Concretely, in any future general strike situation in BC or Quebec, the immediate task of a revolutionary organization can be characterized in three main areas. The first is to carry out broad and systematic propaganda campaigns on behalf of the labor agitation, which FNAC did during the BC movement and NEFAC has apparently done during the Quebec labor disputes. The second is to form a theoretical analysis of the situation, to provide a vision of where the movement should go based on that analysis, and to propagate both the vision and analysis broadly throughout the movement. The third area of intervention is to develop and raise existing organs of struggle to an appropriate level where they do exist, and to build and maintain them where they do not. Integral to this process is identifying a community organization which can be developed to serve as a conduit for communication between existing labor unions, and facilitating meeting between the leadership from various community groups and labor unions that emerges, organically, over the course of struggle.

During the general strike movement in BC, no revolutionary organization was able to characterize the events taking place and make demands based on them, save for ancillary propaganda produced by FNAC in the course of struggle, and distributed through May Day speeches, posters, and leaflets.
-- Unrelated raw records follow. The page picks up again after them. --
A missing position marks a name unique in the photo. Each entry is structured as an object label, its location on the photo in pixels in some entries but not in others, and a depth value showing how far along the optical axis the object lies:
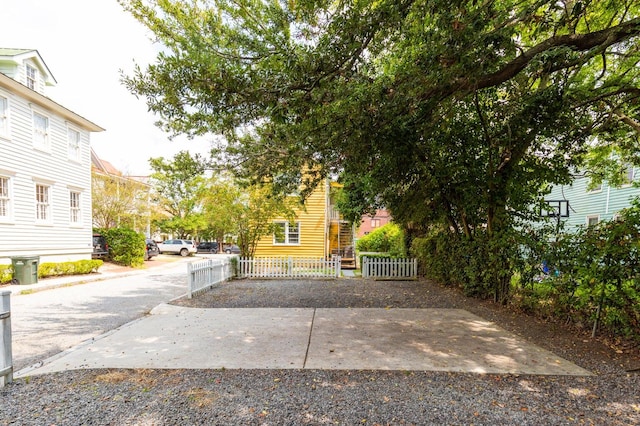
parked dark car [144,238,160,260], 21.67
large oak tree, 3.98
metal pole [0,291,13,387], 3.27
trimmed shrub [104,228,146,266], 17.06
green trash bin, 10.44
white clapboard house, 11.64
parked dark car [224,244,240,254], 36.77
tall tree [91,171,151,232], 20.78
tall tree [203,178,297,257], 12.72
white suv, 30.19
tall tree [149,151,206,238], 34.16
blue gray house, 12.69
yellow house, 18.64
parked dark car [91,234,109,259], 16.77
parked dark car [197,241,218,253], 35.47
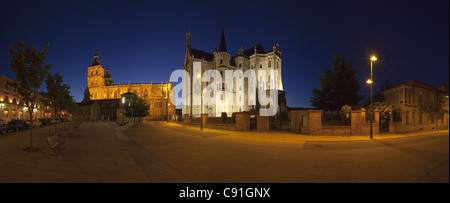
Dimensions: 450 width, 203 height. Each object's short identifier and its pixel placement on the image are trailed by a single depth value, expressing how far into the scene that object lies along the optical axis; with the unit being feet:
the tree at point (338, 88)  99.60
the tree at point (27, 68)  34.71
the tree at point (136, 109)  136.77
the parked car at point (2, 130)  64.79
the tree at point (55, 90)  66.08
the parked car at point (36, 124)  97.72
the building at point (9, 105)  132.47
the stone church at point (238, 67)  211.00
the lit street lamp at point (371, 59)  53.15
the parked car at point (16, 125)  73.78
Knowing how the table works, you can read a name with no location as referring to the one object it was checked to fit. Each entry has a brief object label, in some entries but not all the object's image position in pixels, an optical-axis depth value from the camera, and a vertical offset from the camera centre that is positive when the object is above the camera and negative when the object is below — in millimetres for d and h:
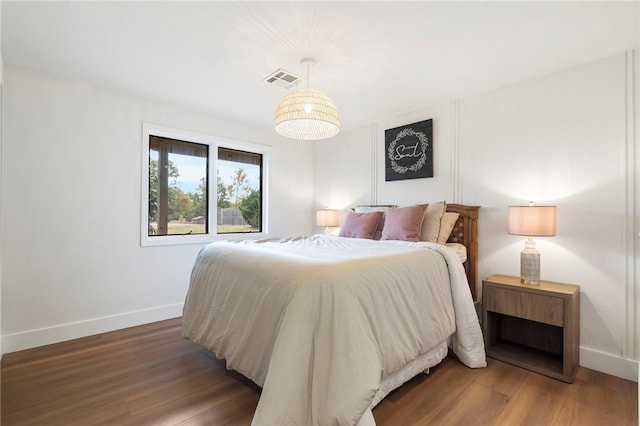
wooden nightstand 2051 -894
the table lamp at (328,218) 4082 -62
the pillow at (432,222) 2797 -75
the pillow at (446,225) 2810 -102
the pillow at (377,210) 3238 +47
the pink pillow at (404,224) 2773 -93
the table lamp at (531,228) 2189 -98
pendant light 2096 +754
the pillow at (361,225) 3178 -127
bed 1353 -598
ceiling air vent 2504 +1187
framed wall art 3271 +732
In the absence of a revolutionary organization carrying out intervention in all three of main areas listed previously, striking workers and those supporting them had little alternative but to fall back on the political and labor organizations that were already familiar to them. Due to the failure of revolutionaries to provide accountable leadership based on articulating a shared vision and demands, the workers in struggle were forced to turn to an unaccountable leadership, which based its power on existing institutions and structures. It is essential for anarchist-communists to put forward accountable and revolutionary leadership based on a common analysis and direction put forward by militants and endorsed by those involved in the struggle.